How to solve $y' = \ln 3 (y- \left \lfloor{y}\right \rfloor - \frac{3}{2}), $ subject to $ y(0)=0$? If I were to let $y = x+z$ where $x$ is the integer part of the solution and $z$ is the other bit then we have
$$x'+z' = \ln3\bigg(z-\frac{3}{2}\bigg)$$
I am not sure whether I am any better off. The integer part is discontinuous, so I am not sure whether $x'$ makes any sense. Does anyone have any experience with these types of ODE's?
The exact solution is 
$$y(t) = -  \left \lfloor{t}\right \rfloor + \frac{1}{2}(1-3^{t- \left \lfloor{t}\right \rfloor })  , t \geq 0$$
 A: The problem can be simplified by assuming $0<y<1$ We can then attempt to extend the solution to satisfy a more general domain.
$$y'=(\ln 3)\left(y-\frac 32\right)$$
Substituting $z = y - \frac 32$, $z'=y'$, we obtain a simple linear ODE.
$$z'=z\ln 3$$
$$z=c(3)^t,\ \ \ c\in\mathbb R$$
$$y=c(3)^t+\frac 32$$
We now need to determine which values of $t$ satisfy $0<y<1$, which immediately requires that $c<0$.
$$\log_3\left(\frac{-1}{2c}\right)<t<\log_3\left(\frac{-3}{2c}\right)$$
$$0<t-\log_3\left(\frac{-1}{2c}\right)<1$$
Letting $t_0=\log_3\left(\frac{-1}{2c}\right)$, we have $0<t - t_0 <1$. We can then plug $t_0$ back into the original equation to obtain a simple expression.
$$y=\frac 32 - \frac 12(3)^{t-t_0}$$
In the ODE, note that the substitution $y\to y+n$ for some integer $n$ does not change the equation.
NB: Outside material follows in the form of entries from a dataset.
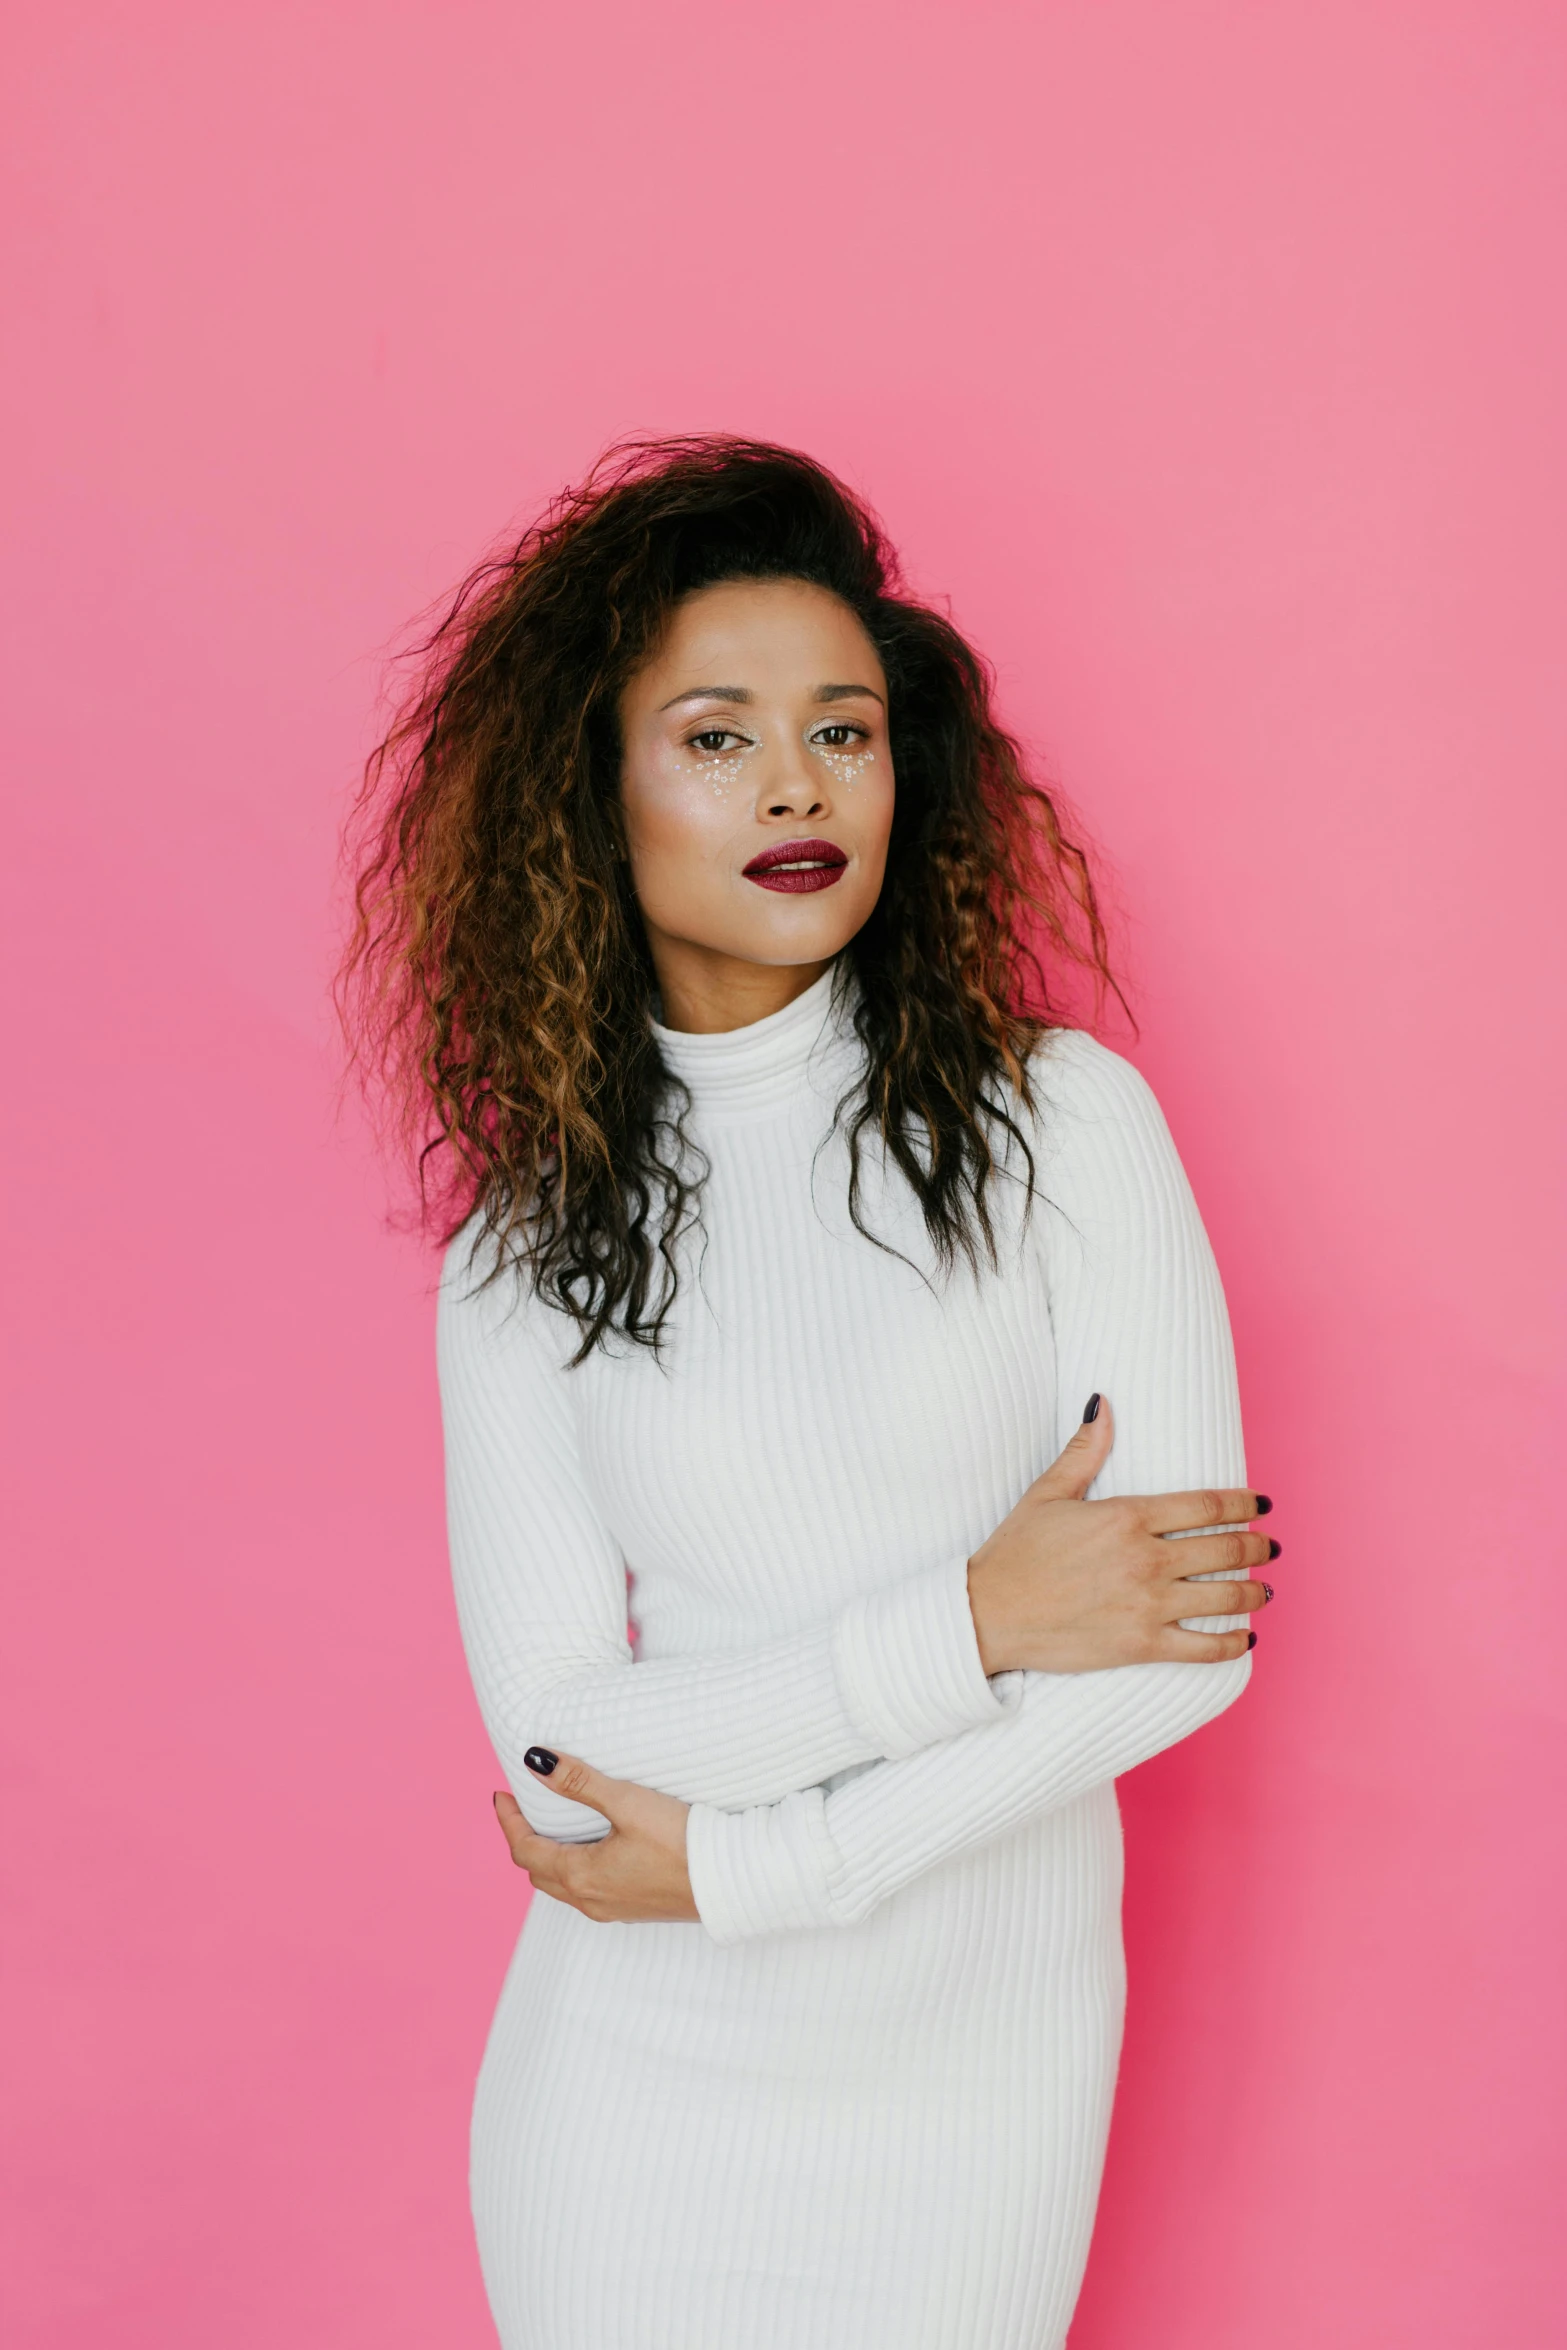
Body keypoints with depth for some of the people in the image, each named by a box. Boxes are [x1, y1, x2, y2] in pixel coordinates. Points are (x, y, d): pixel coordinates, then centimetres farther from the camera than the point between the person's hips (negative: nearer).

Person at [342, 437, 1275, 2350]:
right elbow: (558, 1733, -10)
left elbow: (1193, 1633, -13)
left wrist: (741, 1863, -14)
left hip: (976, 2069, -1)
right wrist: (976, 1623, -20)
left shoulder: (1061, 1120, -7)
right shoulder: (527, 1249, -3)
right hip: (637, 2073, 1)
From this, we can obtain the most general set of strong solutions:
$$y=n+\frac 32-\frac 12(3)^{t-t_0},\ \ n\in\mathbb Z,\ \ t_0\in\mathbb R,\ \ 0<t-t_0<1$$
This solution set can never satisfy the initial condition $y(0)=0$. In fact, there are no solutions that satisfy the ODE for integer values of $y$, due to the discontinuity in the ODE. If, however, we permit weak solutions that are continuous and satisfy the ODE almost everywhere, then we can join the endpoints of the solution curves to make curves that are defined for all $t$. The exact solution you provided was obtained in exactly this manner; notice that it doesn't satisfy the ODE at $y=0$ since its derivative doesn't exist there.